[Passage]:
================

Changes to Tort

Author(s): Sloan H. Mandel

March 1, 2003

The following are some of the important proposed changes affecting an innocent accident victim’s right to sue an at-fault party (ie. a tort claim) that will be of interest to Health Care Professionals.

Recovery of Health Care Expenses

Currently, innocent accident victims who have suffered catastrophic injury (as defined by the regulation) can sue for “health care expenses”. Health care expenses include medical goods and services, rehabilitation goods and services and care costs. Conversely, innocent accident victims who have not suffered catastrophic injury cannot sue the at-fault party for medical, rehabilitation and care costs.

This restriction in the right to sue has resulted in terrible hardship to a number of innocent motor vehicle accident victims who have suffered serious and permanent injury and impairment. For example, under the current scheme, the innocent victim of a motor vehicle accident who has required an amputation of her leg, by definition, has suffered a non-catastrophic injury. Accordingly, this individual cannot sue for the medical, rehabilitation and care costs that are related to this horrific injury. Rather, the victim’s recovery of healthcare expenses is limited to accident benefits (up to 10 years of medical and rehabilitation coverage and a sum not to exceed $100,000 and up to 2 years of care, such recovery not to exceed $3,000 per month). In the example provided, the innocent victim cannot recover medical and rehabilitation goods and services after 10 years, she cannot recover more than $100,000 for her medical and rehabilitation needs and she cannot recover the costs associated with her care after 2 years.

================

[Supplied records]:
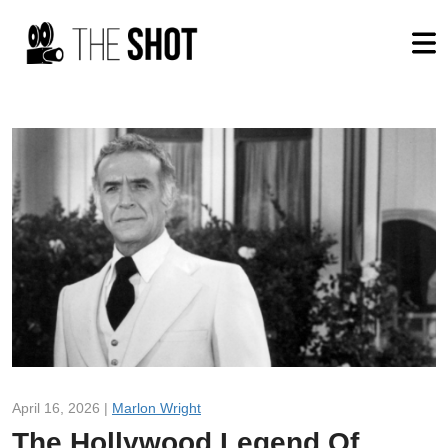
April 16, 2026 |
Marlon Wright
The Hollywood Legend Of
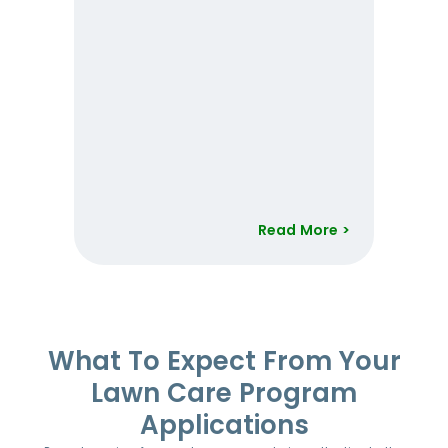
Read More >
Item
1
of
52
What To Expect From Your
Lawn Care Program
Applications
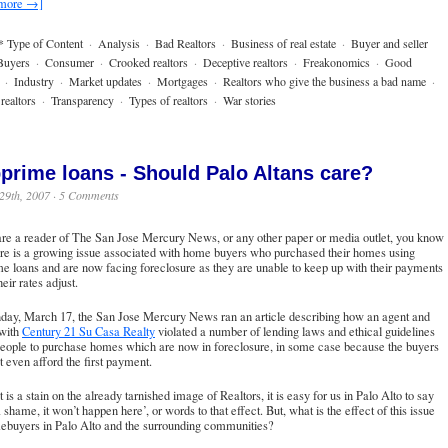
 more →]
* Type of Content
·
Analysis
·
Bad Realtors
·
Business of real estate
·
Buyer and seller
Buyers
·
Consumer
·
Crooked realtors
·
Deceptive realtors
·
Freakonomics
·
Good
·
Industry
·
Market updates
·
Mortgages
·
Realtors who give the business a bad name
·
realtors
·
Transparency
·
Types of realtors
·
War stories
prime loans - Should Palo Altans care?
29th, 2007 ·
5 Comments
are a reader of
The San Jose Mercury News
, or any other paper or media outlet, you know
ere is a growing issue associated with home buyers who purchased their homes using
e loans and are now facing foreclosure as they are unable to keep up with their payments
eir rates adjust.
day, March 17, the San Jose Mercury News ran an article describing how an agent and
 with
Century 21 Su Casa Realty
violated a number of lending laws and ethical guidelines
people to purchase homes which are now in foreclosure, in some case because the buyers
t even afford the first payment.
t is a stain on the already tarnished image of Realtors, it is easy for us in Palo Alto to say
 shame, it won’t happen here’, or words to that effect. But, what is the effect of this issue
ebuyers in Palo Alto and the surrounding communities?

================

[Actions to take]:
1 – In the article on changes to tort, translate this sentence into French: "Health care expenses include medical goods and services, rehabilitation goods and services and care costs."
2 – Answer these from the article on changes to tort:
(a) What kind of injury must an innocent accident victim currently have suffered to sue for health care expenses?
(b) Under accident benefits, what is the maximum sum available for medical and rehabilitation coverage?
(c) What is the monthly limit on recovery for care costs under accident benefits?

[Numbered answers]:
1 – Les frais de soins de santé comprennent les biens et services médicaux, les biens et services de réadaptation ainsi que les frais de soins.

2 –
(a) Catastrophic injury, as defined by the regulation.
(b) $100,000.
(c) $3,000 per month.